Stored data entries:

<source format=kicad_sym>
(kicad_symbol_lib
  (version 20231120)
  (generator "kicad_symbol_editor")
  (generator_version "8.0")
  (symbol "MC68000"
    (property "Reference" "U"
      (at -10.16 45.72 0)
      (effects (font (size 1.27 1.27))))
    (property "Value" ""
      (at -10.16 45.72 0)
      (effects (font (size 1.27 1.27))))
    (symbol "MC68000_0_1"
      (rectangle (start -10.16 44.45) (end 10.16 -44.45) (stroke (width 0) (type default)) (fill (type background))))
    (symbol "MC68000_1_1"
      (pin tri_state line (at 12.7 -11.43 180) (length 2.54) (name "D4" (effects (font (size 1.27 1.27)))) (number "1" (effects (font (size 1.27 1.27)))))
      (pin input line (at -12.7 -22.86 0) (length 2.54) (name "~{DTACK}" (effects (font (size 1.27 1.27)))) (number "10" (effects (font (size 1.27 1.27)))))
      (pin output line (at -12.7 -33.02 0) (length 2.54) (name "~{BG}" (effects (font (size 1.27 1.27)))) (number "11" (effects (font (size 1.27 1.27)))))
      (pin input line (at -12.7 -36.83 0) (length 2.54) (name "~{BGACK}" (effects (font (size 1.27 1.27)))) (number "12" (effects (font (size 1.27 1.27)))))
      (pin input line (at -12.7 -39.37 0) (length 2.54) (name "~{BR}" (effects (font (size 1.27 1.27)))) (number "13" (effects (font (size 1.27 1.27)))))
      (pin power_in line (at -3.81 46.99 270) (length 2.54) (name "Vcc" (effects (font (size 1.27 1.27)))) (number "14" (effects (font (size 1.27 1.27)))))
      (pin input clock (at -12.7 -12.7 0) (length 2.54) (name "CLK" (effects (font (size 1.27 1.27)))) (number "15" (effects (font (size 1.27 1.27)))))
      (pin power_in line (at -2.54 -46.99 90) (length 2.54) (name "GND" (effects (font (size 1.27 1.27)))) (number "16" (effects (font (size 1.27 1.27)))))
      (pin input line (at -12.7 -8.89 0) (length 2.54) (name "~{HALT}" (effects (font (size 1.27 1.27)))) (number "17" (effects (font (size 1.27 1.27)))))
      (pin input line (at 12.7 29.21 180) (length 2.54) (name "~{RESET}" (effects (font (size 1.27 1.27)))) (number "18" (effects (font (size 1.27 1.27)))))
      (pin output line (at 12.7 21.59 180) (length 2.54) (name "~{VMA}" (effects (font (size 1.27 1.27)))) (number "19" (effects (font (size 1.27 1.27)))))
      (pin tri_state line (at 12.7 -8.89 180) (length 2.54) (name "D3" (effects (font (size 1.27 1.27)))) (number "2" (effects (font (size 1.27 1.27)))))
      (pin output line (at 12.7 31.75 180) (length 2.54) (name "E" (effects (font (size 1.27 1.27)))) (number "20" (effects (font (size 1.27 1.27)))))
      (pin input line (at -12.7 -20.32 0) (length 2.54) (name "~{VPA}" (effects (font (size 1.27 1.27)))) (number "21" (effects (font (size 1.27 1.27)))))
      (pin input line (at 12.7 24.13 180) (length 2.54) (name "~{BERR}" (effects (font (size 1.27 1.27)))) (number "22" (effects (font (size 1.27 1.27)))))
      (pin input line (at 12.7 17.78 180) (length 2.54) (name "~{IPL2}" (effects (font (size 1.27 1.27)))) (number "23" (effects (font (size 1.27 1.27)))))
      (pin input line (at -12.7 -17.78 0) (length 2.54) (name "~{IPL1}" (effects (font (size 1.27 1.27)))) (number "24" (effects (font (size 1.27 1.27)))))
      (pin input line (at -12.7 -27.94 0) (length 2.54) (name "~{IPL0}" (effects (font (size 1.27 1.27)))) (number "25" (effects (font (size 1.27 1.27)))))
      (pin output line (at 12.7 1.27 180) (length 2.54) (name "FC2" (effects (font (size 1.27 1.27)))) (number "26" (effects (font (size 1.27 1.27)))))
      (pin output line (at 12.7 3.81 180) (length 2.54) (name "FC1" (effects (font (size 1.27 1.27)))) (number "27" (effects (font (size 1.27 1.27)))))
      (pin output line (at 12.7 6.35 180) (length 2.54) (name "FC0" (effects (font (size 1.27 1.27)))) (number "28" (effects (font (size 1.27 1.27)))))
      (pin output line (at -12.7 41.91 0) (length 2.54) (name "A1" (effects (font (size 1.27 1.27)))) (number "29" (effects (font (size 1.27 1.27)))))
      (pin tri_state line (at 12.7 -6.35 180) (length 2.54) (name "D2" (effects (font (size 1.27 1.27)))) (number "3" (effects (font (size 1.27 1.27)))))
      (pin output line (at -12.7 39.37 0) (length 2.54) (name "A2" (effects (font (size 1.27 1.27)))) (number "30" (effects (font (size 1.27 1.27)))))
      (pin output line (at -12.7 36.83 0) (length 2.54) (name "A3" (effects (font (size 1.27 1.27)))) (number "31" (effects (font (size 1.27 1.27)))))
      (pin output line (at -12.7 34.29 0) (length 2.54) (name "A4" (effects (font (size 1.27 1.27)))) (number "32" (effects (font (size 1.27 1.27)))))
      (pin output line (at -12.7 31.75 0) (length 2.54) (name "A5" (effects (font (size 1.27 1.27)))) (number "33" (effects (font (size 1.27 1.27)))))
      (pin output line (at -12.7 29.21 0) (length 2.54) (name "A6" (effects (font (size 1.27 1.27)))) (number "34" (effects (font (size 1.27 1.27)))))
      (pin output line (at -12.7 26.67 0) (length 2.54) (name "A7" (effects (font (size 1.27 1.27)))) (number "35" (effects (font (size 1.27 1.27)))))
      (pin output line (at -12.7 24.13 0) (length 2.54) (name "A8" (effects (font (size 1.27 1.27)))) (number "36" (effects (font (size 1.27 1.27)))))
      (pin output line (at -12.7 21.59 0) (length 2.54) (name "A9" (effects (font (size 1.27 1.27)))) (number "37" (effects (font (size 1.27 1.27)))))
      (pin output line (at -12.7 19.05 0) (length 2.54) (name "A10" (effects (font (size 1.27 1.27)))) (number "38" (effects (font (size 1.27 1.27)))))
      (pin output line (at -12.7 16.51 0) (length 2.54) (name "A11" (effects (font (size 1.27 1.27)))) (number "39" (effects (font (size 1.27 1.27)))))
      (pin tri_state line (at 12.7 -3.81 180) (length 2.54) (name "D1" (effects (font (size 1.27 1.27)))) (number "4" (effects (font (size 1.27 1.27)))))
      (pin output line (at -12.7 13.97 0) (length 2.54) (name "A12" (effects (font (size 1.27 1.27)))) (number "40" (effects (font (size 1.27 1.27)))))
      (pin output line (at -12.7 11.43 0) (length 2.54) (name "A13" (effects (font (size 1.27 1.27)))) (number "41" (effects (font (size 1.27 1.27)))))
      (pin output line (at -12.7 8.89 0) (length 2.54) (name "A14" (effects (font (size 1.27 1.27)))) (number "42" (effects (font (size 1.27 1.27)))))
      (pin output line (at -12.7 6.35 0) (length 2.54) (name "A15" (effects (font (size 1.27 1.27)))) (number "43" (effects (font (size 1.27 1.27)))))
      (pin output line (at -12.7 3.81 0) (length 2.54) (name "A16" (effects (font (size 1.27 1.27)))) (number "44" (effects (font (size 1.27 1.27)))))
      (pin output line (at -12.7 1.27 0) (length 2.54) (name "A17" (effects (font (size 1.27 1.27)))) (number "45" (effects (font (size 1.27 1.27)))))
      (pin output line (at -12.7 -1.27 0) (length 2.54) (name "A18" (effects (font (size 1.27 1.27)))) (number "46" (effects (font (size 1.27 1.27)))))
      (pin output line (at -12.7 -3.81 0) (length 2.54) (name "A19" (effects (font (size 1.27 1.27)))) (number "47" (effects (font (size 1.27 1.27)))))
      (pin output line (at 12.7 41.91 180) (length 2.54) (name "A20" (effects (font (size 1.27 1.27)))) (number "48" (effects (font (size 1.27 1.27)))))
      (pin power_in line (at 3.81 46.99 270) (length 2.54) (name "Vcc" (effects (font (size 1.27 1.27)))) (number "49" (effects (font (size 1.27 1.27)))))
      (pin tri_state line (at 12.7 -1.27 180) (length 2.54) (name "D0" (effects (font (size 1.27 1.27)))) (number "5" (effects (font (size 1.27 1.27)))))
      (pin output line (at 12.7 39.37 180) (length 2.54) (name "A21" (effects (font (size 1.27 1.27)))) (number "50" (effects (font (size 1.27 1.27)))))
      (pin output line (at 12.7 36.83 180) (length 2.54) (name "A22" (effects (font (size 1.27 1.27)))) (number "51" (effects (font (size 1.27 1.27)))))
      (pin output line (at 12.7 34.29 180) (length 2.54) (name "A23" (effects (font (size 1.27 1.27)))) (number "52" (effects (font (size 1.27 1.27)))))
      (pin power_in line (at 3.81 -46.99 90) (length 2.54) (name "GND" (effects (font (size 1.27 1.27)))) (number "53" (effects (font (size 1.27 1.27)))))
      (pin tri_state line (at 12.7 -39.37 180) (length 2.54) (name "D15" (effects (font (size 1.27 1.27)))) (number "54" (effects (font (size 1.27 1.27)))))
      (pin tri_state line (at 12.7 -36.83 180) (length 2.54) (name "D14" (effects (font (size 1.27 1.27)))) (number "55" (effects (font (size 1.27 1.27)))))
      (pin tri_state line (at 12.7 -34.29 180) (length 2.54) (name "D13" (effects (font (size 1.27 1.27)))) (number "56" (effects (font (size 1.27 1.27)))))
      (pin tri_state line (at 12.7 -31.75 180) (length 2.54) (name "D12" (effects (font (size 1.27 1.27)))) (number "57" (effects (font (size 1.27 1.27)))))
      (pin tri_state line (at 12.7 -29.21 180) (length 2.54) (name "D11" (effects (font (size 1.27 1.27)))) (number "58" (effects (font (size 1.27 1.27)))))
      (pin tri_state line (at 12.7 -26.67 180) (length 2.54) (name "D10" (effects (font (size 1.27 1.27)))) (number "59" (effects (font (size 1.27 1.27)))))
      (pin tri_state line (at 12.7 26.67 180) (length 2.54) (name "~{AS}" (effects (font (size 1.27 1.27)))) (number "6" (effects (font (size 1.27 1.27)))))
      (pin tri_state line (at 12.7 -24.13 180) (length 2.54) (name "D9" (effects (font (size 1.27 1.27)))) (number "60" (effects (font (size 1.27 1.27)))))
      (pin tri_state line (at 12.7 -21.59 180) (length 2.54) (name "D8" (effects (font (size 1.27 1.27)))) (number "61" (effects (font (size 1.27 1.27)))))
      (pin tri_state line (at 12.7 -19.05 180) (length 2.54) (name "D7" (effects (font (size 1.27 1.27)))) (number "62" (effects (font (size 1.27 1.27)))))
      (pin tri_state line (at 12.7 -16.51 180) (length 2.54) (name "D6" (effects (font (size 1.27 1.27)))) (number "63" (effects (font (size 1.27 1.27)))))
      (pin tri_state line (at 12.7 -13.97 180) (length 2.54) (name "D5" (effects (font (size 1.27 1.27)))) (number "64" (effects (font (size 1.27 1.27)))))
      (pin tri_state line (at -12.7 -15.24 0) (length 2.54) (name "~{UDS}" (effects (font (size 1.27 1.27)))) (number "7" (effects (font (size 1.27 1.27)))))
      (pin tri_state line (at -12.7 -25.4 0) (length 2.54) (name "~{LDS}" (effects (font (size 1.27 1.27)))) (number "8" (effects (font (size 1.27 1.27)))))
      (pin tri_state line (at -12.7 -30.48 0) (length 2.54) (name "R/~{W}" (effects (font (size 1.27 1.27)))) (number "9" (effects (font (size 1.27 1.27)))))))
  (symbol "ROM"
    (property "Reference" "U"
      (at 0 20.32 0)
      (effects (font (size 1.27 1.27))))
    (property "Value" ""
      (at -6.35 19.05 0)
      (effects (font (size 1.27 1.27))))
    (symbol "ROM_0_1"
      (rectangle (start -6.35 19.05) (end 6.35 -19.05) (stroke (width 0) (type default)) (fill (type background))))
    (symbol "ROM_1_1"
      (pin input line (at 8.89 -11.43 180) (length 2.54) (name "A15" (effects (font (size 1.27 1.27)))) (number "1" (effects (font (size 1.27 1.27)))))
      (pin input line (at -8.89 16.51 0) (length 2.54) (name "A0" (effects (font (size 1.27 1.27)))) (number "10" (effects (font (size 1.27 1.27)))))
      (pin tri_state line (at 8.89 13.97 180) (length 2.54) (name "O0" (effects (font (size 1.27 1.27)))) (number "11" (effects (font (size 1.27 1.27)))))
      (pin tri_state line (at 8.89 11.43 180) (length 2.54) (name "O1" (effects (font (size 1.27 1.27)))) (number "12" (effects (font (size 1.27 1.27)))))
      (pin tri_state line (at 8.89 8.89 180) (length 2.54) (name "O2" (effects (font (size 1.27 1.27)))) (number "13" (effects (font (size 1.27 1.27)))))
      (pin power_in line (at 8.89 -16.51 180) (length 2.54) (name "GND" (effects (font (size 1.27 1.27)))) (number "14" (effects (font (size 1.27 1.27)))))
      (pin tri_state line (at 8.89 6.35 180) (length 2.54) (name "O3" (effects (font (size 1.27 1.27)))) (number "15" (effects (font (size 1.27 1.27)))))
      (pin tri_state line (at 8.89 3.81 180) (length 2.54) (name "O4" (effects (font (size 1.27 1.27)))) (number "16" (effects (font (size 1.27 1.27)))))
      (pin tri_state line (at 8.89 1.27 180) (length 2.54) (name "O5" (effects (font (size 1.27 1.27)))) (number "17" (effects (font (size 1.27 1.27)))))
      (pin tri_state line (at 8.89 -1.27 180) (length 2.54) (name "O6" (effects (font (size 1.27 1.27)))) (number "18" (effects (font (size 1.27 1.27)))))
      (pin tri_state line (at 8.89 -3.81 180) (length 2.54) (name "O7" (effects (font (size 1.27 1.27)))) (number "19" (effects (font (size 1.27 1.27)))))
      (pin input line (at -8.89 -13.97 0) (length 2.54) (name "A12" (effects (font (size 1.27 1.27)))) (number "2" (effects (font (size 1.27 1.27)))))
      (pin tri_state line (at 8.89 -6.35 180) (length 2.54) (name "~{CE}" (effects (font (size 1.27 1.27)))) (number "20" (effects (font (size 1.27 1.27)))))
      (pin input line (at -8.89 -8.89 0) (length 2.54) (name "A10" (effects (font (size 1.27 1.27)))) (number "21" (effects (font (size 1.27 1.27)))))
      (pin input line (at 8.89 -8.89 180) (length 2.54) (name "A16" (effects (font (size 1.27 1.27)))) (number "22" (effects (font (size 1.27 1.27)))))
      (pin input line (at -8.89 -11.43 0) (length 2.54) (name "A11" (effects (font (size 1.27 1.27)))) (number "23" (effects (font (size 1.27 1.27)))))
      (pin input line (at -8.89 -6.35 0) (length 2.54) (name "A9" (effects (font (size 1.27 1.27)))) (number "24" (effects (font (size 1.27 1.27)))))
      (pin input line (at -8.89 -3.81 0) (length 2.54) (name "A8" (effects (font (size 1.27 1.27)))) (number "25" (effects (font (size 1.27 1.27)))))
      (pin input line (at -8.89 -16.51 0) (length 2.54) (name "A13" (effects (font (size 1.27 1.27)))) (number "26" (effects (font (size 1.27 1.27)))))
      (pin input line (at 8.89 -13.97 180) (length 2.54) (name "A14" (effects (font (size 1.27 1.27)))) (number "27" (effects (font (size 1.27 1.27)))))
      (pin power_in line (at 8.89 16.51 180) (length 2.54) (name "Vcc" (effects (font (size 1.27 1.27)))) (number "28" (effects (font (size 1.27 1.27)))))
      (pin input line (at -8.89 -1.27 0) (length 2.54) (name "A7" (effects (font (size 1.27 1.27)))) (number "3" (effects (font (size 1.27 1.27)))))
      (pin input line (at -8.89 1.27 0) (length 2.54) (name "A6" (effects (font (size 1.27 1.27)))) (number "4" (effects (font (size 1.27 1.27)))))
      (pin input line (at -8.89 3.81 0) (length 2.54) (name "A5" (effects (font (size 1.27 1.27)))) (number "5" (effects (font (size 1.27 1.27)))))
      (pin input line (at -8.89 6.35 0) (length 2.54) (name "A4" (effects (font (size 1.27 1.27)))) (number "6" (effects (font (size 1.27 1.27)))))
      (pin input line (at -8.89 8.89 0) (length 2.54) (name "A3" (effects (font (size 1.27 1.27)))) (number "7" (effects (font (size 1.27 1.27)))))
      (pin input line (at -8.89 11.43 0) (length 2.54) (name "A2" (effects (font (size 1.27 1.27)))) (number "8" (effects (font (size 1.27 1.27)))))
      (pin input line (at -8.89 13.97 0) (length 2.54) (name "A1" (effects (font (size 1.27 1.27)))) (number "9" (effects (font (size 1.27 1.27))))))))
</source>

- PROBLEM DETAILS
Copy only the entries from the first line to the line with "(pin tri_state line (at 12.7 -11.43", each exactly as it appears.

- OUTPUT OF THE EXERCISE
<source format=kicad_sym>
(kicad_symbol_lib
  (version 20231120)
  (generator "kicad_symbol_editor")
  (generator_version "8.0")
  (symbol "MC68000"
    (property "Reference" "U"
      (at -10.16 45.72 0)
      (effects (font (size 1.27 1.27))))
    (property "Value" ""
      (at -10.16 45.72 0)
      (effects (font (size 1.27 1.27))))
    (symbol "MC68000_0_1"
      (rectangle (start -10.16 44.45) (end 10.16 -44.45) (stroke (width 0) (type default)) (fill (type background))))
    (symbol "MC68000_1_1"
      (pin tri_state line (at 12.7 -11.43 180) (length 2.54) (name "D4" (effects (font (size 1.27 1.27)))) (number "1" (effects (font (size 1.27 1.27)))))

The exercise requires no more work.